Tonight though I found myself looking around me and wondering whether the Arab families walking besides me were also thinking about the fate of those three Jewish teenagers kidnapped Thursday night. Earlier today we saw pictures of Palestinian women celebrating the kidnapping with sweets, were any of these elderly traditionally dressed Arab women also delighting in the kidnapping of three defenceless boys?
From my horribly rusty Arabic all I heard was mothers pointing out the colours and shapes of the displays to their children, grandmothers admonishing little ones to stay away from the road and watch out for cars, kids excitingly calling to their parents to show them some new delight.

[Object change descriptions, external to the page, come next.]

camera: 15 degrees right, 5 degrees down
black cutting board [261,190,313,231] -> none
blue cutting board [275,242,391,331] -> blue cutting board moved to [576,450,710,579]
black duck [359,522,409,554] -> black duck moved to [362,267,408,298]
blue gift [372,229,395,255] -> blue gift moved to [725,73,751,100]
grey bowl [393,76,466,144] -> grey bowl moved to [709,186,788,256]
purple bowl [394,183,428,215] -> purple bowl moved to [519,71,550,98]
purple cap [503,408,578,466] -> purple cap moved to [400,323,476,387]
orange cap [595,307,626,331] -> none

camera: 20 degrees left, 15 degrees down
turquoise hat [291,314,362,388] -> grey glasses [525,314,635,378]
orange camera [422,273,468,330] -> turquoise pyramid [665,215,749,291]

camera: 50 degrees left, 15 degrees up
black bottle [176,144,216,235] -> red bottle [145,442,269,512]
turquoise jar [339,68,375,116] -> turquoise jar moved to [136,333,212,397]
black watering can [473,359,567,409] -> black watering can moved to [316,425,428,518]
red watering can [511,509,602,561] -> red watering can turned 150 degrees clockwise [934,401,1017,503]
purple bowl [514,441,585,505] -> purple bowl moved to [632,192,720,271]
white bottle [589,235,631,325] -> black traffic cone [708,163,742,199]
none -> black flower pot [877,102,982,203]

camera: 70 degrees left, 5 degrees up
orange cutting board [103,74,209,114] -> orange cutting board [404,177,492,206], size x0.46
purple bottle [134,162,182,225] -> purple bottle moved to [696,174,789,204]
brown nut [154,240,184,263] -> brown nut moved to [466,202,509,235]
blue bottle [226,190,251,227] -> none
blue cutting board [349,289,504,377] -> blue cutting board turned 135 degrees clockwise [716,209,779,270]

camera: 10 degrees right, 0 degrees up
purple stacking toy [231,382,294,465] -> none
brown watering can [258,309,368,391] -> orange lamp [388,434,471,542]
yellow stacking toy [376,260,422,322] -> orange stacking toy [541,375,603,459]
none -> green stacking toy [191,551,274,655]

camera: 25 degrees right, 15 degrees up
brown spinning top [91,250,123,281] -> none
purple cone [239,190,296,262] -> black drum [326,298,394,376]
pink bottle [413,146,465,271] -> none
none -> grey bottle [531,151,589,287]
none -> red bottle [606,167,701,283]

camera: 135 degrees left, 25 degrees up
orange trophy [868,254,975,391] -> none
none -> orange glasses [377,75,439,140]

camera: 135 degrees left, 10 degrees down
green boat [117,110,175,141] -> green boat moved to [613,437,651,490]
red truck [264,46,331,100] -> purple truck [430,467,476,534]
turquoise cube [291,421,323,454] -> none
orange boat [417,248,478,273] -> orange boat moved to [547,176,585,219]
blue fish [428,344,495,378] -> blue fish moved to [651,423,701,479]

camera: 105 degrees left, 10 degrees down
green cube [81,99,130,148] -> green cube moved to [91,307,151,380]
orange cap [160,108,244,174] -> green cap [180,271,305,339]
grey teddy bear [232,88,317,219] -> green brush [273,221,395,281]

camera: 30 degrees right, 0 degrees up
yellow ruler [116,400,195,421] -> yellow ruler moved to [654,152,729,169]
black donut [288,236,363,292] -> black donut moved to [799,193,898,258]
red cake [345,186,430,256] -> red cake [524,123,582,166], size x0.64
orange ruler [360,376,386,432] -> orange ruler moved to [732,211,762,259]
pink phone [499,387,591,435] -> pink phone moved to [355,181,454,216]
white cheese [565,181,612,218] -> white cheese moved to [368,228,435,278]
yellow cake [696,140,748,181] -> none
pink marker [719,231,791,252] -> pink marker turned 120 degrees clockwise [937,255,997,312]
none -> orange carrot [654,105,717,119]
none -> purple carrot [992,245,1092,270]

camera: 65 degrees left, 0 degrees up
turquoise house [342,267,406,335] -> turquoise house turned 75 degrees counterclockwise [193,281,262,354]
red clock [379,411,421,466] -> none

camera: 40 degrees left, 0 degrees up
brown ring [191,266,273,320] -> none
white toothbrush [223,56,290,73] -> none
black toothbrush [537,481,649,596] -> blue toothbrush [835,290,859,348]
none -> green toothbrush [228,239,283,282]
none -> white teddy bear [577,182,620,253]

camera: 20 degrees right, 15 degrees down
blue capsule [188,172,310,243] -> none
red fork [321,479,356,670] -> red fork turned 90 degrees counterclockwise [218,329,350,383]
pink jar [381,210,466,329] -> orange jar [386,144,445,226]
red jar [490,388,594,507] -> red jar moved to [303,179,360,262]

So was I just being paranoid? And yet, and yet, time and time again we see people who are otherwise decent people and yet support terrorism against civilians. I hate the terrorists who believe that kidnapping teenagers is a just means of advancing their cause. I hate the terrorists too for making me look at my Arab neighbours and wonder what I was wondering tonight, and I suppose in part that is exactly what the terrorists want, to jab a knife through that hope of coexistence, to prevent ordinary people from just finding a way to get along, however imperfectly.
Pray for the peace of Jerusalem. Pray for the friendship and continued co-existence of her people. Pray for the safe return of our three kidnapped boys, and for the safety of all the decent people of every faith who pray for their safe return.